▸ TEXTE DE L'EXERCICE
Le nouveau Premier ministre, encensé par ses collègues pour son art du consensus — bienvenu lors des négociations du Brexit —, en aura certainement besoin pour composer un gouvernement et aller chercher des accords sur des textes, écologiques et autres, dans une Assemblée nationale fragmentée en trois blocs, où les membres de son parti sont en minorité. S’il n’est pas censuré dans les jours qui viennent par le Nouveau Front populaire, formation arrivée en tête lors des élections législatives. Le Rassemblement national, de son côté, est bien plus bienveillant, le considérant « capable de s’adresser » au parti d’extrême droite.

▸ DONNÉES
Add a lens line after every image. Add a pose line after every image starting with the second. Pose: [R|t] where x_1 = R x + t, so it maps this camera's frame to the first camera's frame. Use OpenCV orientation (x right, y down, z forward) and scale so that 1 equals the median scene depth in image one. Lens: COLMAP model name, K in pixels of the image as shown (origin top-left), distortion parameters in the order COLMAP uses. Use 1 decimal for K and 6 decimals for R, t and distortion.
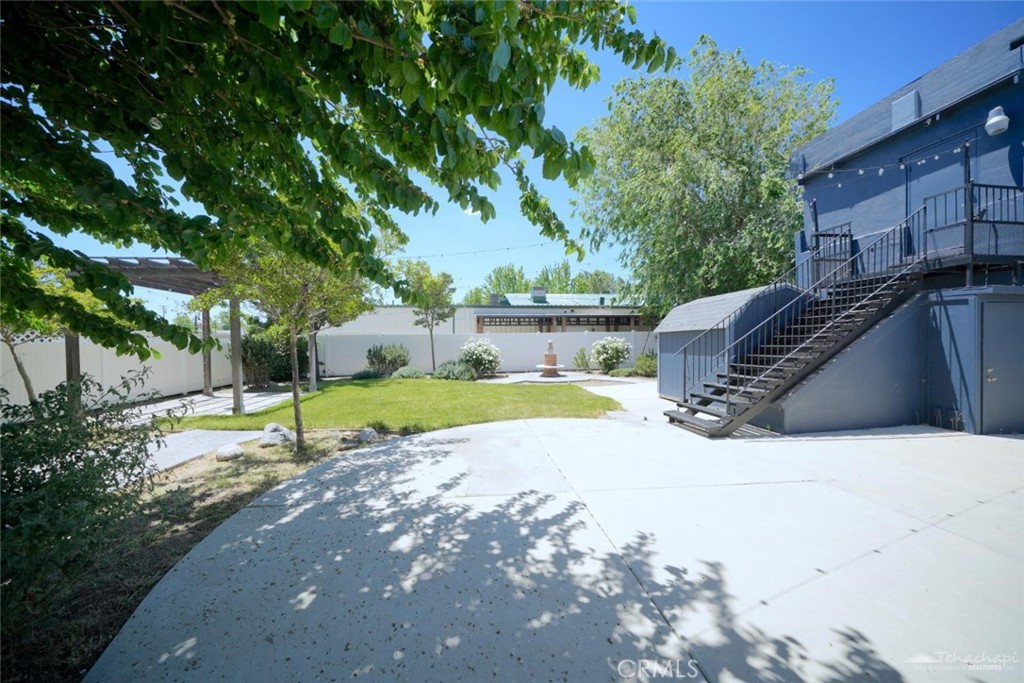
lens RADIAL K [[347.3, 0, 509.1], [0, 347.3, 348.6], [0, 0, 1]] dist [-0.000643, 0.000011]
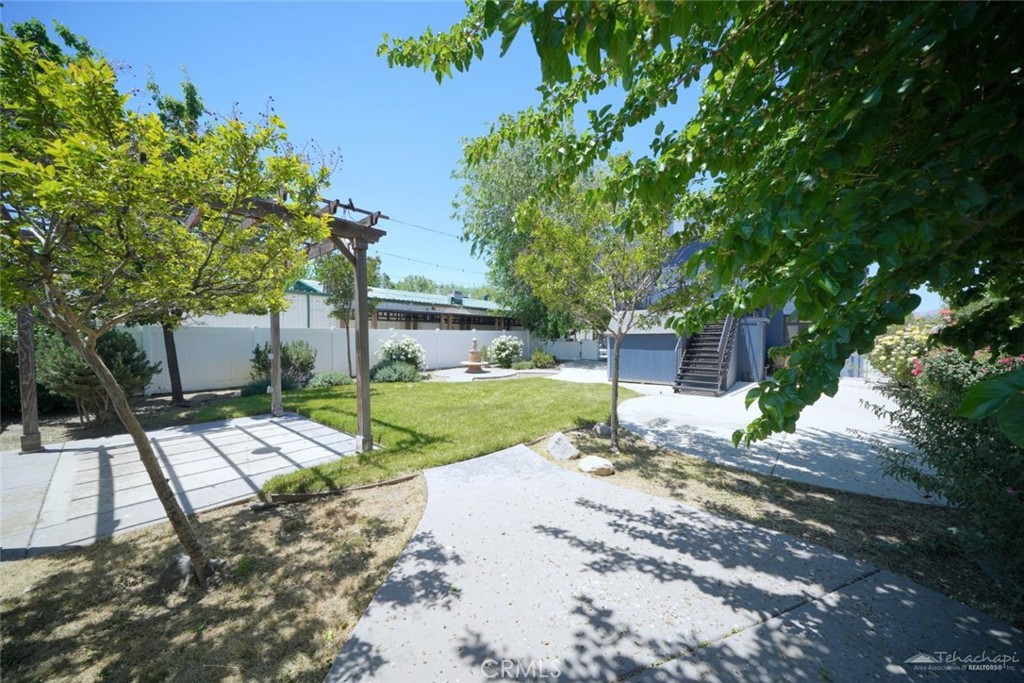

▸ OBJECTIF
Indiquez si chacune des affirmations suivantes concorde avec le texte sur le nouveau Premier ministre : (a) les membres de son parti sont majoritaires à l'Assemblée nationale ; (b) le Nouveau Front populaire est arrivé en tête lors des élections législatives ; (c) le Rassemblement national se montre hostile à son égard. Répondez par oui ou par non, en citant mot pour mot le passage décisif. Les données constituent un matériau distinct du texte.

▸ RÉPONSE ATTENDUE
(a) Non : « où les membres de son parti sont en minorité ».
(b) Oui : « formation arrivée en tête lors des élections législatives ».
(c) Non : « Le Rassemblement national, de son côté, est bien plus bienveillant ».